職務経歴書の見やすさに関するよくある質問
- 職務経歴書は手書きとパソコンのどちらが見やすいですか?
-
パソコンで作成したほうが、フォントサイズや行間、余白を均等に調整しやすく見やすさを保てます。手書き指定がない限り、Word・Excel・Googleドキュメントなどでの作成が一般的です。
- 職務経歴書は何枚に収めるのが見やすいですか?
-
A4サイズで1〜2枚が目安です。経歴が多い場合でも3枚までにとどめ、優先度の高い実績から記載すると余白と情報量のバランスを保てます。
- 色を使うと見やすくなりますか?
-
基本的にはモノクロを推奨します。
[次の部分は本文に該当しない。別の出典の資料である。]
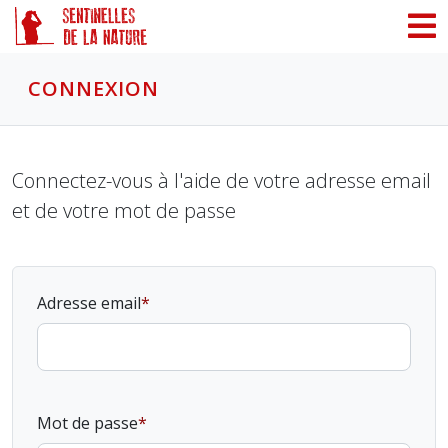
Panneau de gestion des cookies
CONNEXION
Connectez-vous à l'aide de votre adresse email
et de votre mot de passe
Adresse email
Mot de passe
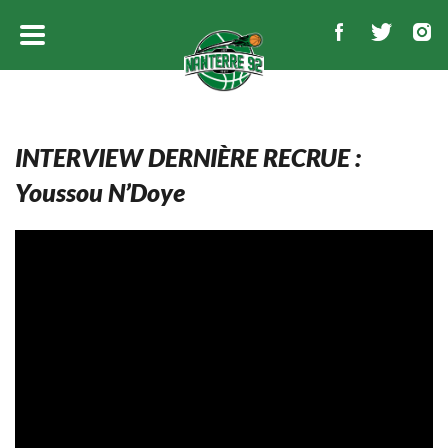
INTERVIEW DERNIÈRE RECRUE :
Youssou N’Doye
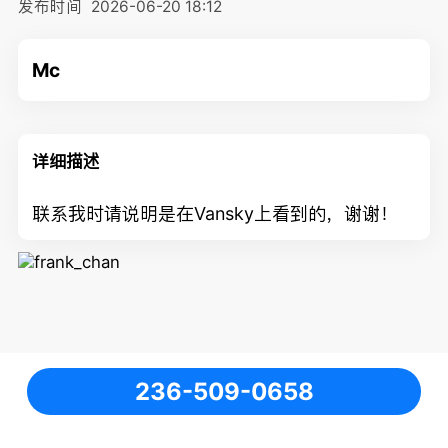
发布时间
2026-06-20 18:12
Mc
详细描述
联系我时请说明是在Vansky上看到的，谢谢！
236-509-0658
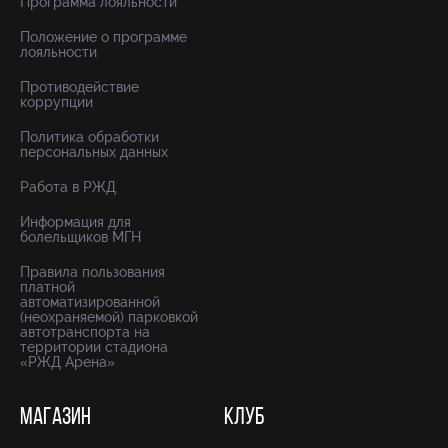
Программа лояльности
Положение о программе
лояльности
Противодействие
коррупции
Политика обработки
персональных данных
Работа в РЖД
Информация для
болельщиков МГН
Правила пользования
платной
автоматизированной
(неохраняемой) парковкой
автотранспорта на
территории стадиона
«РЖД Арена»
МАГАЗИН
КЛУБ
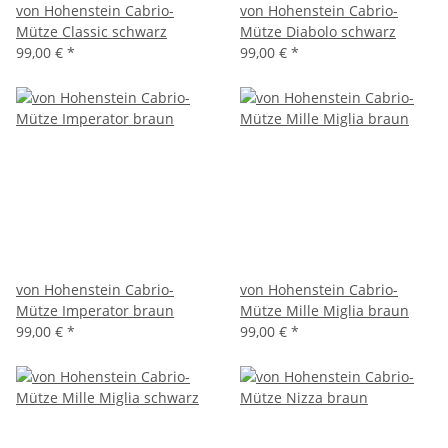
von Hohenstein Cabrio-
von Hohenstein Cabrio-
Mütze Classic schwarz
Mütze Diabolo schwarz
99,00 €
*
99,00 €
*
von Hohenstein Cabrio-
von Hohenstein Cabrio-
Mütze Imperator braun
Mütze Mille Miglia braun
99,00 €
*
99,00 €
*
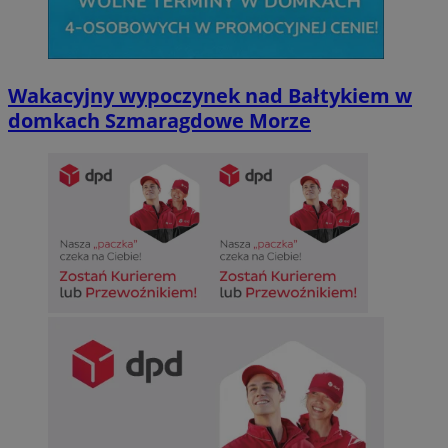
Wakacyjny wypoczynek nad Bałtykiem w
domkach Szmaragdowe Morze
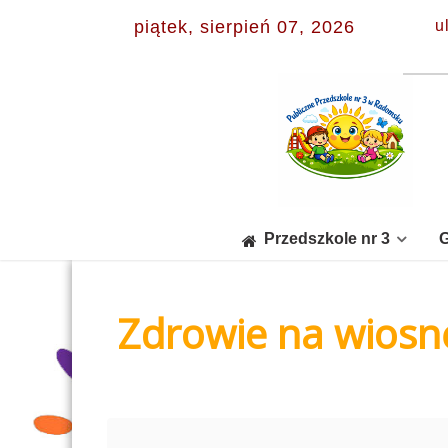
piątek, sierpień 07, 2026
u
Przedszkole nr 3
G
Zdrowie na wiosn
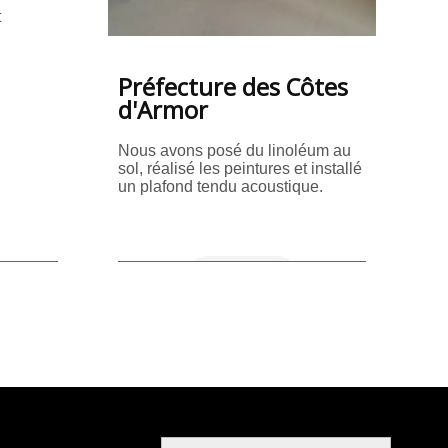
t
Préfecture des Côtes
d'Armor
Nous avons posé du linoléum au
sol, réalisé les peintures et installé
un plafond tendu acoustique.
en savoir +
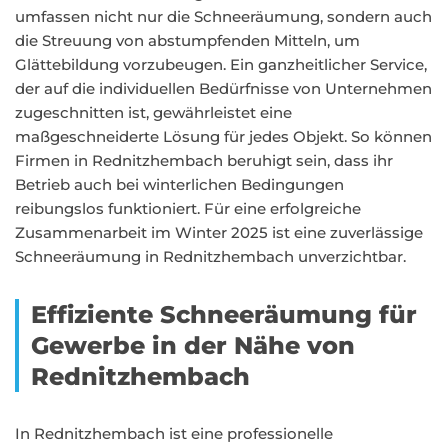
umfassen nicht nur die Schneeräumung, sondern auch
die Streuung von abstumpfenden Mitteln, um
Glättebildung vorzubeugen. Ein ganzheitlicher Service,
der auf die individuellen Bedürfnisse von Unternehmen
zugeschnitten ist, gewährleistet eine
maßgeschneiderte Lösung für jedes Objekt. So können
Firmen in Rednitzhembach beruhigt sein, dass ihr
Betrieb auch bei winterlichen Bedingungen
reibungslos funktioniert. Für eine erfolgreiche
Zusammenarbeit im Winter 2025 ist eine zuverlässige
Schneeräumung in Rednitzhembach unverzichtbar.
Effiziente Schneeräumung für
Gewerbe in der Nähe von
Rednitzhembach
In Rednitzhembach ist eine professionelle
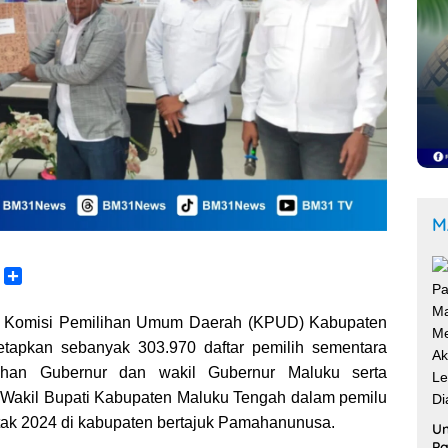
M
C
S
o
h
p
a
 Komisi Pemilihan Umum Daerah (KPUD) Kabupaten
y
r
tapkan sebanyak 303.970 daftar pemilih sementara
L
e
ihan Gubernur dan wakil Gubernur Maluku serta
n
 Wakil Bupati Kabupaten Maluku Tengah dalam pemilu
k
ak 2024 di kabupaten bertajuk Pamahanunusa.
Un
Pa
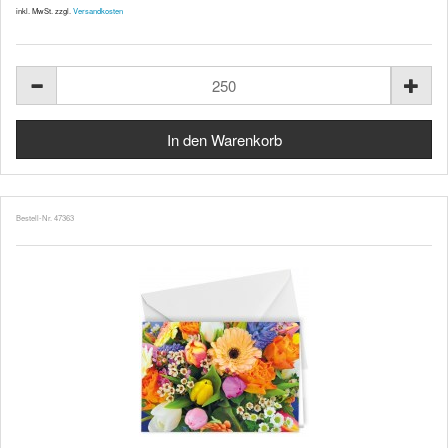
inkl. MwSt. zzgl.
Versandkosten
Bestell-Nr. 47363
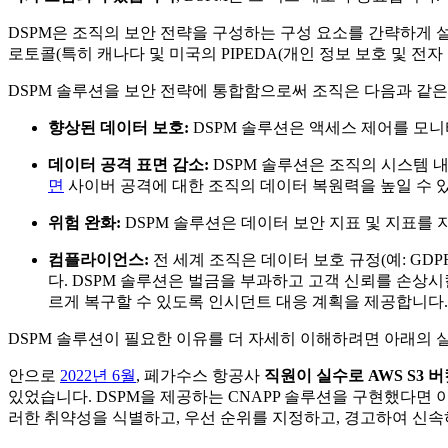
DSPM은 조직의 보안 전략을 구성하는 구성 요소를 간략하게 
로토콜(특히 캐나다 및 미국의 PIPEDA(개인 정보 보호 및 전자 문서 법)과 
DSPM 솔루션을 보안 전략에 통합함으로써 조직은 다음과 같은
향상된 데이터 보호:
DSPM 솔루션은 액세스 제어를 모니
데이터 공격 표면 감소:
DSPM 솔루션은 조직의 시스템 
면
사이버 공격에 대한 조직의 데이터 복원력을 높일 수 
위험 완화:
DSPM 솔루션은 데이터 보안 지표 및 지표를
컴플라이언스:
전 세계 조직은 데이터 보호 규정(예: GDP
다. DSPM 솔루션은 벌금을 부과하고 고객 신뢰를 손상시
르게 복구할 수 있도록 인시던트 대응 계획을 제공합니다.
DSPM 솔루션이 필요한 이유를 더 자세히 이해하려면 아래의 
안으로
2022년 6월
, 페가수스 항공사
직원이 실수로 AWS S3 
있었습니다. DSPM을 제공하는 CNAPP 솔루션을 구현했다면
러한 취약성을 식별하고, 우선 순위를 지정하고, 경고하여 신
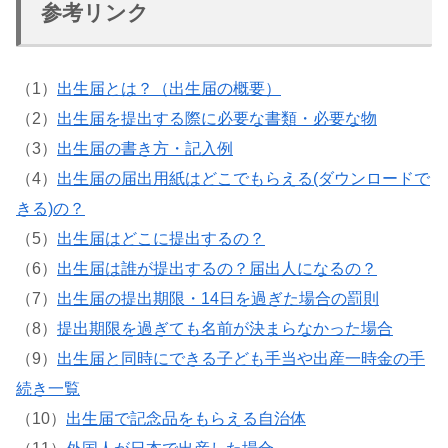
参考リンク
（1）
出生届とは？（出生届の概要）
（2）
出生届を提出する際に必要な書類・必要な物
（3）
出生届の書き方・記入例
（4）
出生届の届出用紙はどこでもらえる(ダウンロードで
きる)の？
（5）
出生届はどこに提出するの？
（6）
出生届は誰が提出するの？届出人になるの？
（7）
出生届の提出期限・14日を過ぎた場合の罰則
（8）
提出期限を過ぎても名前が決まらなかった場合
（9）
出生届と同時にできる子ども手当や出産一時金の手
続き一覧
（10）
出生届で記念品をもらえる自治体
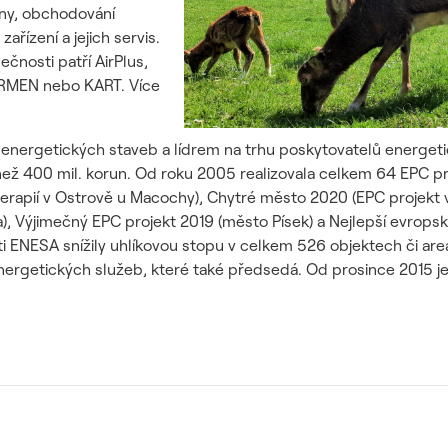
řiny, obchodování
řízení a jejich servis.
čnosti patří AirPlus,
RMEN nebo KART. Více
ergetických staveb a lídrem na trhu poskytovatelů energetic
než 400 mil. korun. Od roku 2005 realizovala celkem 64 EPC pr
erapií v Ostrově u Macochy), Chytré město 2020 (EPC projekt 
, Výjimečný EPC projekt 2019 (město Písek) a Nejlepší evrops
sti ENESA snížily uhlíkovou stopu v celkem 526 objektech či a
ergetických služeb, které také předsedá. Od prosince 2015 je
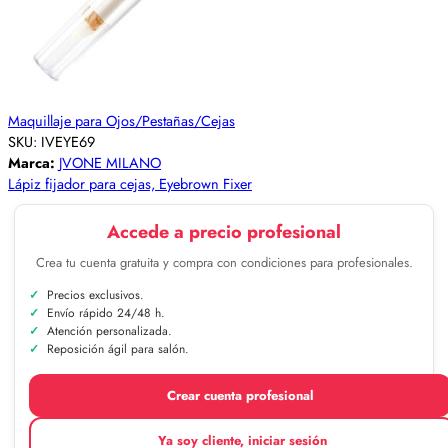
Maquillaje para Ojos/Pestañas/Cejas
SKU:
IVEYE69
Marca:
JVONE MILANO
Lápiz fijador para cejas, Eyebrown Fixer
Accede a precio profesional
Crea tu cuenta gratuita y compra con condiciones para profesionales.
Precios exclusivos.
Envío rápido 24/48 h.
Atención personalizada.
Reposición ágil para salón.
Crear cuenta profesional
Ya soy cliente, iniciar sesión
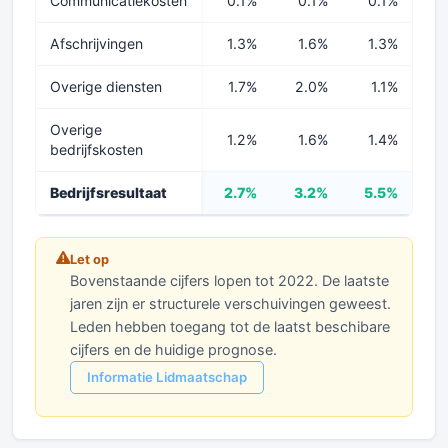
Communicatiekosten
0.1%
0.1%
0.1%
0
Afschrijvingen
1.3%
1.6%
1.3%
1
Overige diensten
1.7%
2.0%
1.1%
1
Overige
1.2%
1.6%
1.4%
1
bedrijfskosten
Bedrijfsresultaat
2.7%
3.2%
5.5%
4
Let op
Bovenstaande cijfers lopen tot 2022. De laatste
jaren zijn er structurele verschuivingen geweest.
Leden hebben toegang tot de laatst beschibare
cijfers en de huidige prognose.
Informatie Lidmaatschap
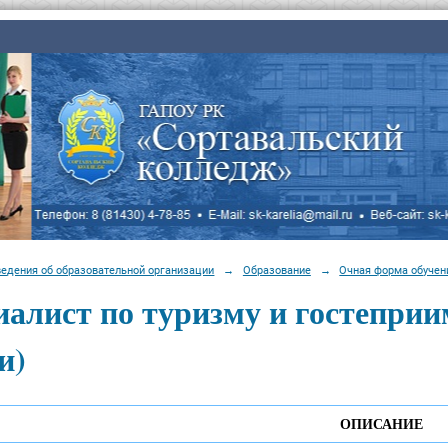
ведения об образовательной организации
→
Образование
→
Очная форма обучен
алист по туризму и гостеприи
и)
ОПИСАНИЕ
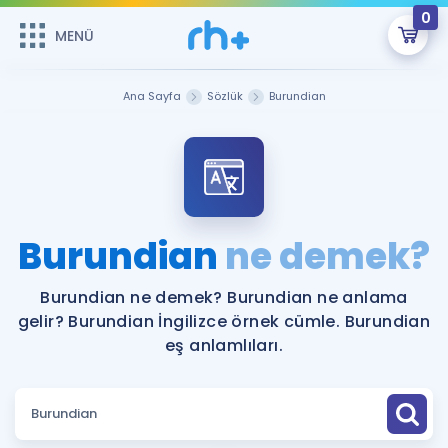
0
MENÜ
MENÜ
Üye Girişi
Ana Sayfa
Sözlük
Burundian
Online Dersler
Sepetin Şu An Boş.
Çalışma Paketleri
Remzi Hoca ile seni sınava hazırlayacak onlarca eğitim seni
bekliyor!
Kitaplar ve Kaynaklar
GİRİŞ YAP
Burundian
ne demek?
Katılımcı Görüşleri
Şifremi Hatırlamıyorum
Burundian ne demek? Burundian ne anlama
gelir? Burundian İngilizce örnek cümle. Burundian
ÜYE DEĞİLİM
Faydalı Araçlar
eş anlamlıları.
Ücretsiz Kaynaklar
Blog
İngilizce Gramer
Hakkımızda
Kariyer
Sözlük
Soru & Cevap
İletişim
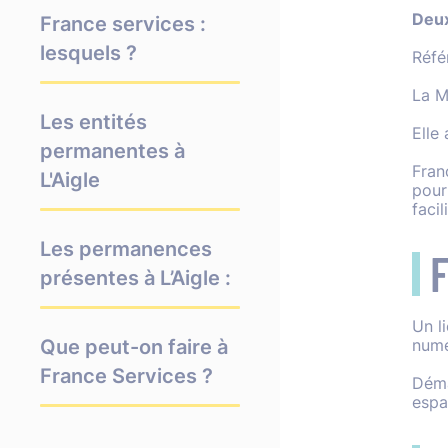
Deux
France services :
lesquels ?
Réfé
La M
Les entités
Elle
permanentes à
Fran
L'Aigle
pour
facil
Les permanences
F
présentes à L’Aigle :
Un li
Que peut-on faire à
numé
France Services ?
Démar
espa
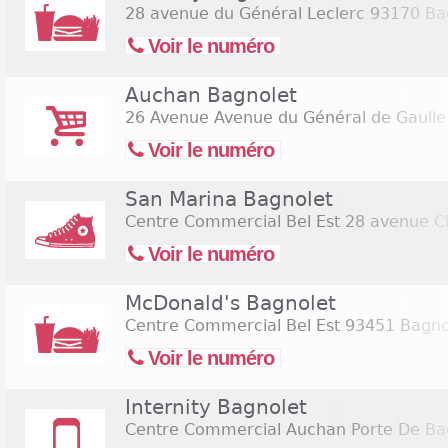
28 avenue du Général Leclerc
93170 Ba
Voir le numéro
Auchan Bagnolet
26 Avenue Avenue du Général de Gaulle
Voir le numéro
San Marina Bagnolet
Centre Commercial Bel Est 28 avenue C
Voir le numéro
McDonald's Bagnolet
Centre Commercial Bel Est
93451 Bagno
Voir le numéro
Internity Bagnolet
Centre Commercial Auchan Porte De Ba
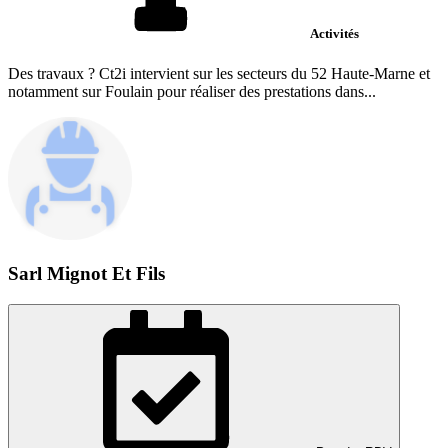
Activités
Des travaux ? Ct2i intervient sur les secteurs du 52 Haute-Marne et
notamment sur Foulain pour réaliser des prestations dans...
Sarl Mignot Et Fils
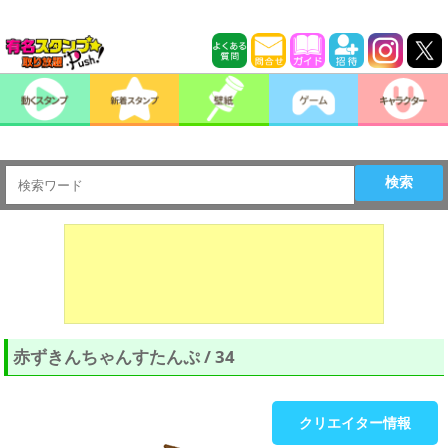
検索
赤ずきんちゃんすたんぷ / 34
クリエイター情報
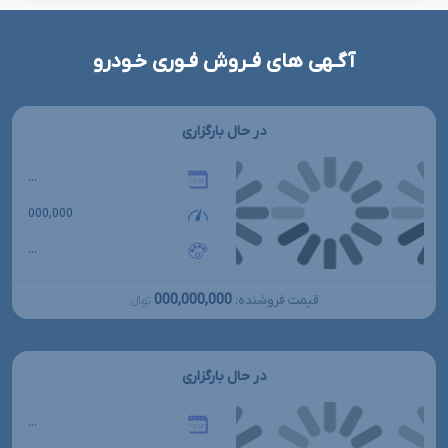
آگـهی های فـروش فـوری خـودرو
در حال بارگزاری
...
000,000
...
000,000,000
قیمت فروشنده:
تومانءءء
در حال بارگزاری
...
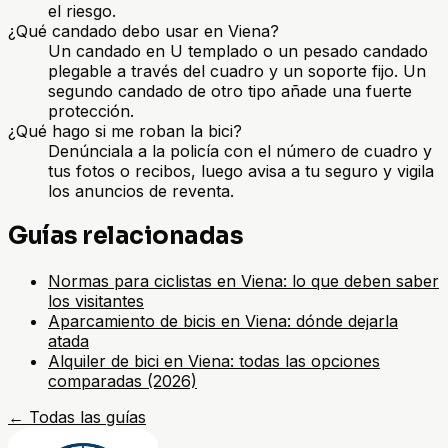
el riesgo.
¿Qué candado debo usar en Viena?
Un candado en U templado o un pesado candado
plegable a través del cuadro y un soporte fijo. Un
segundo candado de otro tipo añade una fuerte
protección.
¿Qué hago si me roban la bici?
Denúnciala a la policía con el número de cuadro y
tus fotos o recibos, luego avisa a tu seguro y vigila
los anuncios de reventa.
Guías relacionadas
Normas para ciclistas en Viena: lo que deben saber
los visitantes
Aparcamiento de bicis en Viena: dónde dejarla
atada
Alquiler de bici en Viena: todas las opciones
comparadas (2026)
←
Todas las guías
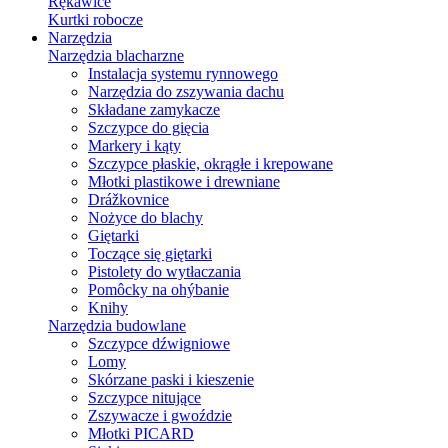
Rękawice
Kurtki robocze
Narzędzia
Narzędzia blacharzne
Instalacja systemu rynnowego
Narzędzia do zszywania dachu
Składane zamykacze
Szczypce do gięcia
Markery i kąty
Szczypce płaskie, okrągłe i krepowane
Młotki plastikowe i drewniane
Drážkovnice
Nożyce do blachy
Giętarki
Toczące się giętarki
Pistolety do wytłaczania
Pomôcky na ohýbanie
Knihy
Narzędzia budowlane
Szczypce dźwigniowe
Lomy
Skórzane paski i kieszenie
Szczypce nitujące
Zszywacze i gwoździe
Młotki PICARD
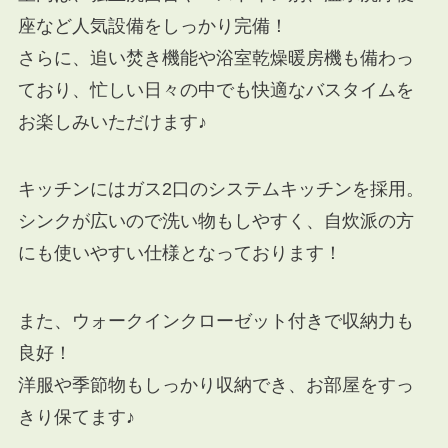
座など人気設備をしっかり完備！
さらに、追い焚き機能や浴室乾燥暖房機も備わっ
ており、忙しい日々の中でも快適なバスタイムを
お楽しみいただけます♪
キッチンにはガス2口のシステムキッチンを採用。
シンクが広いので洗い物もしやすく、自炊派の方
にも使いやすい仕様となっております！
また、ウォークインクローゼット付きで収納力も
良好！
洋服や季節物もしっかり収納でき、お部屋をすっ
きり保てます♪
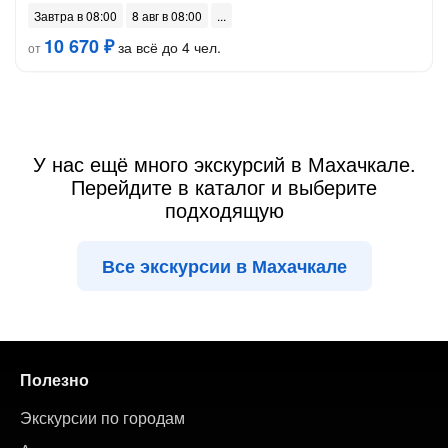
Завтра в 08:00
8 авг в 08:00
10 670 ₽
за всё до 4 чел.
от
У нас ещё много экскурсий в Махачкале.
Перейдите в каталог и выберите
подходящую
Все экскурсии в Махачкале
Полезно
Экскурсии по городам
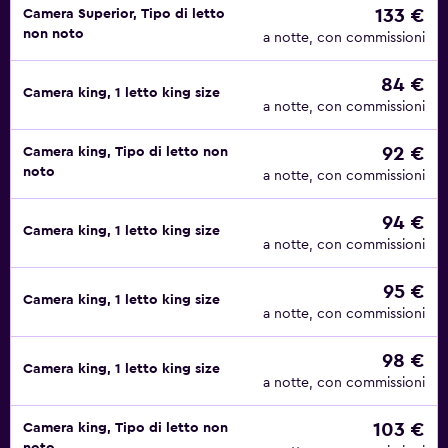
133 €
Camera Superior, Tipo di letto
non noto
a notte, con commissioni
84 €
Camera king, 1 letto king size
a notte, con commissioni
92 €
Camera king, Tipo di letto non
noto
a notte, con commissioni
94 €
Camera king, 1 letto king size
a notte, con commissioni
95 €
Camera king, 1 letto king size
a notte, con commissioni
98 €
Camera king, 1 letto king size
a notte, con commissioni
103 €
Camera king, Tipo di letto non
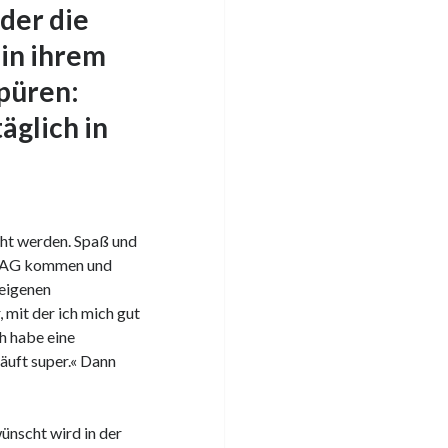
der die
 in ihrem
spüren:
äglich in
ht werden. Spaß und
RN-AG kommen und
 eigenen
 mit der ich mich gut
ch habe eine
läuft super.« Dann
ünscht wird in der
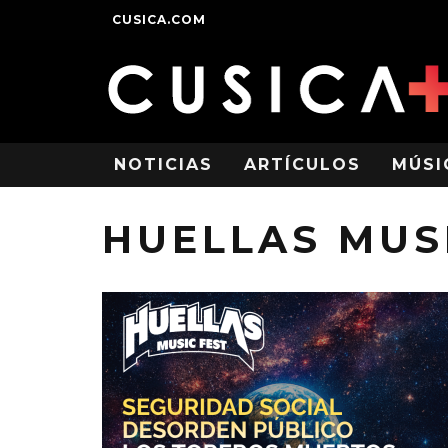
CUSICA.COM
NOTICIAS
ARTÍCULOS
MÚSI
HUELLAS MUS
強調したい箇所は太字や下線で対応し、色を使う場合も1色程度にとどめると、印刷時やATSでの読み取り時にも情報が崩れにくくなります。
- 見やすさとデザイン性の高さは同じ意味ですか?
-
異なります。見やすさは情報が整理され短時間で内容を把握できる状態を指し、デザイン性の高さは装飾の多さを指します。装飾を増やすほど見やすくなるわけではなく、シンプルな構成のほうが読みやすいケースが大半です。